Low risk of bacterial co-infection, opportunistic diseases, and persistent immunosuppression in people living with HIV and COVID-19.

机构信息

HIV-Unit, Department of Infectious Diseases, Ramon y Cajal Hospital, Cra Colmenar Km 9.1, 28034, Madrid, Spain.

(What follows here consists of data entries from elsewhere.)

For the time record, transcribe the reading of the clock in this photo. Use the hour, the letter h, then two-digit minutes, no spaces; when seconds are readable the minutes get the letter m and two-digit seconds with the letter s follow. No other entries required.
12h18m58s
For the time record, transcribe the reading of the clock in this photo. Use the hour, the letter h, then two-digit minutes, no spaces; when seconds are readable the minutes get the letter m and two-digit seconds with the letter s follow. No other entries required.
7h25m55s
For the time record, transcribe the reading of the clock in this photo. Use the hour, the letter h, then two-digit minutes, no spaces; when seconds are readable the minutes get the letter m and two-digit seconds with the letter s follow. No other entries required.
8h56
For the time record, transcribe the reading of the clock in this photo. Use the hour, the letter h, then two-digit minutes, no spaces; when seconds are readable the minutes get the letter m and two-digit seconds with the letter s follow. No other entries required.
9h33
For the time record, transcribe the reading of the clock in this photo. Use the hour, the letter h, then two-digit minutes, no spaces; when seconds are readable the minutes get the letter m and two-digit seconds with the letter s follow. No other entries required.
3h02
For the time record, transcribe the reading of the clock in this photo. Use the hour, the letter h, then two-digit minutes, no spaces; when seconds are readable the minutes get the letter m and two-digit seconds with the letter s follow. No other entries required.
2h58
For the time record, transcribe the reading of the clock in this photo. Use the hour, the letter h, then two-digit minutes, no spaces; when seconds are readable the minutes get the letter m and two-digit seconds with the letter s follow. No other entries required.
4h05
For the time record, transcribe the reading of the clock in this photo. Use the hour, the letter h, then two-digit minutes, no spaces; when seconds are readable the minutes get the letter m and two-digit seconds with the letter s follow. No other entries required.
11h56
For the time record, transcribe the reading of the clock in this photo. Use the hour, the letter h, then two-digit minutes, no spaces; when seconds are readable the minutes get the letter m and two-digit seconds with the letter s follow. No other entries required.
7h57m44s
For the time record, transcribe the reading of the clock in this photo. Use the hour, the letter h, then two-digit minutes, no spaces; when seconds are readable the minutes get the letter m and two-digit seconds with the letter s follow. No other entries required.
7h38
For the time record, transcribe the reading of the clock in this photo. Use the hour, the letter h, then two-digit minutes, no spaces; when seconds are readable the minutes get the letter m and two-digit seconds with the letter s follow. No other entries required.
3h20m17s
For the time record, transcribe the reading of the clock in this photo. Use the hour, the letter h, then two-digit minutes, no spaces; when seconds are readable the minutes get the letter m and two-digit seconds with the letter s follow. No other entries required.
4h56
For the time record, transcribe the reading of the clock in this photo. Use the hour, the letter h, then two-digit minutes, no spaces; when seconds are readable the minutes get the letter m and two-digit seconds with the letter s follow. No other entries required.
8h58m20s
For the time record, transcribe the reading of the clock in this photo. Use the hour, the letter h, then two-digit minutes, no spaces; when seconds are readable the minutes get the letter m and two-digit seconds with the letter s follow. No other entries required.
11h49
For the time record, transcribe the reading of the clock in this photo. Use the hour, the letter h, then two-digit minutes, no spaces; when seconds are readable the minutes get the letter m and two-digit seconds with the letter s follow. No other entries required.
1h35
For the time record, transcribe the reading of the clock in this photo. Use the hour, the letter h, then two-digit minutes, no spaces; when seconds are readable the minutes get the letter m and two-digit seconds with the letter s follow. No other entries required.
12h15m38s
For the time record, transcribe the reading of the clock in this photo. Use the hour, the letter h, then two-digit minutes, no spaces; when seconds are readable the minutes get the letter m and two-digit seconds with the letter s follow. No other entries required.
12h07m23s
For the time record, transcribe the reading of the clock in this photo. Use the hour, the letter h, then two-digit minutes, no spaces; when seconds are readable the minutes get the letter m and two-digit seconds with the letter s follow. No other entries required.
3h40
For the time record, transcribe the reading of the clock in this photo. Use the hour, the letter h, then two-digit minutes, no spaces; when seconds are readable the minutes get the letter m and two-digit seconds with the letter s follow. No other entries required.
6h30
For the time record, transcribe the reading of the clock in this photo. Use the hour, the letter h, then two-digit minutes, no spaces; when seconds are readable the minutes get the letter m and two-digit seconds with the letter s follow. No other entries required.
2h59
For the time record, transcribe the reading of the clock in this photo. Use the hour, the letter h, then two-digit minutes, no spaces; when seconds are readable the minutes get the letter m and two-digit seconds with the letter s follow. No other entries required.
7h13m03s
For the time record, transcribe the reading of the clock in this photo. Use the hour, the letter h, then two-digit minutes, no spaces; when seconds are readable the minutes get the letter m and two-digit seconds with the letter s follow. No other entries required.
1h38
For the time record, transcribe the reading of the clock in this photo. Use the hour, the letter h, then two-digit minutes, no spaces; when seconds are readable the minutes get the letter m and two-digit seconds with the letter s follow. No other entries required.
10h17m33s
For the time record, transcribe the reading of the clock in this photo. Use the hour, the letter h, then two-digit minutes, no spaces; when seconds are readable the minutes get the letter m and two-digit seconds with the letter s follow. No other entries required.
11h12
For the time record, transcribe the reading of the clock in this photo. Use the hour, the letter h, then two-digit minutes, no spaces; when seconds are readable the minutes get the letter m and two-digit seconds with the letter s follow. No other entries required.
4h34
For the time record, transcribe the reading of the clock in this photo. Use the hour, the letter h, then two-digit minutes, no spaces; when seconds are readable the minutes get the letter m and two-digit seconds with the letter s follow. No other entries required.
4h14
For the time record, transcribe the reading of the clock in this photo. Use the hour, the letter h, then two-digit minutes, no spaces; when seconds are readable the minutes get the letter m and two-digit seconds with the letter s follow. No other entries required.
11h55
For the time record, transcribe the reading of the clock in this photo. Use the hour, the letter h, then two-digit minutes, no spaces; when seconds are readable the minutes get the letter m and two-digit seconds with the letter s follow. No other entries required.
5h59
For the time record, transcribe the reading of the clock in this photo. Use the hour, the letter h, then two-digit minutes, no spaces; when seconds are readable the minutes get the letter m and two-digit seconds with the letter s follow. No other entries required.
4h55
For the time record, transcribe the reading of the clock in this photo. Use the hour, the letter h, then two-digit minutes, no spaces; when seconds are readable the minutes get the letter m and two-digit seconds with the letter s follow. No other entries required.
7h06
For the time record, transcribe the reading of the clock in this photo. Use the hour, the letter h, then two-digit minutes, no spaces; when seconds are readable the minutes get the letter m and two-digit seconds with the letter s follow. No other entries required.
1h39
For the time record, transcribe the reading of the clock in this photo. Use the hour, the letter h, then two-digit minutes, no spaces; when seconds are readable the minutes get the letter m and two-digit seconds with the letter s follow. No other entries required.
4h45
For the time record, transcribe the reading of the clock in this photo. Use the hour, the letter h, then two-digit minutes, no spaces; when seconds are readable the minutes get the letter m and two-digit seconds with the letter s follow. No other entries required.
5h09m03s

Laboratory of Immunovirology, Infectious Diseases, Ramon y Cajal Hospital, Madrid, Spain.

出版信息

Infection. 2022 Aug;50(4):1013-1017. doi: 10.1007/s15010-022-01811-0. Epub 2022 Mar 31.

Abstract

PURPOSE

SARS-CoV-2 infection produces lymphopenia and CD4+ T-cell decrease, which could lead to a higher risk of bacterial co-infection or impair immunological evolution in people living with HIV (PLWH).

METHODS

We investigated the rate of co-infection and superinfection, and the evolution of CD4+ count and CD4+/CD8+ ratio, in hospitalized PLWH with COVID-19.

RESULTS

From March to December 2020, 176 PLWH had symptomatic COVID-19 and 62 required hospitalization (median age, 56 years, 89% males). At admission, 7% and 13% of patients had leukocytosis or increased procalcitonin values and 37 (60%) received empiric antibiotic therapy, but no bacterial co-infection was diagnosed. There were seven cases of superinfection (12%), and one case of P. jiroveci pneumonia during ICU stay. No significant change in CD4+ count or CD4+/CD8+ ratio was observed after discharge.

CONCLUSION

Bacterial co-infection is not frequent in PLWH with COVID-19. Immune recovery is observed in most of patients after the disease.

摘要

目的

SARS-CoV-2 感染可导致淋巴细胞减少和 CD4+T 细胞减少,这可能导致 HIV 感染者(PLWH)发生细菌合并感染的风险增加或免疫进化受损。

方法

我们研究了住院 COVID-19 合并感染和再感染的 PLWH 中 CD4+计数和 CD4+/CD8+比值的演变。

结果

2020 年 3 月至 12 月,176 例 PLWH 出现有症状的 COVID-19,62 例需要住院治疗(中位年龄 56 岁,89%为男性)。入院时,7%和 13%的患者白细胞增多或降钙素原升高,37 例(60%)接受经验性抗生素治疗,但未诊断细菌合并感染。有 7 例再感染(12%),1 例在 ICU 期间发生肺孢子菌肺炎。出院后 CD4+计数或 CD4+/CD8+比值无明显变化。

结论

COVID-19 合并感染的 PLWH 中细菌合并感染不常见。大多数患者在疾病后观察到免疫恢复。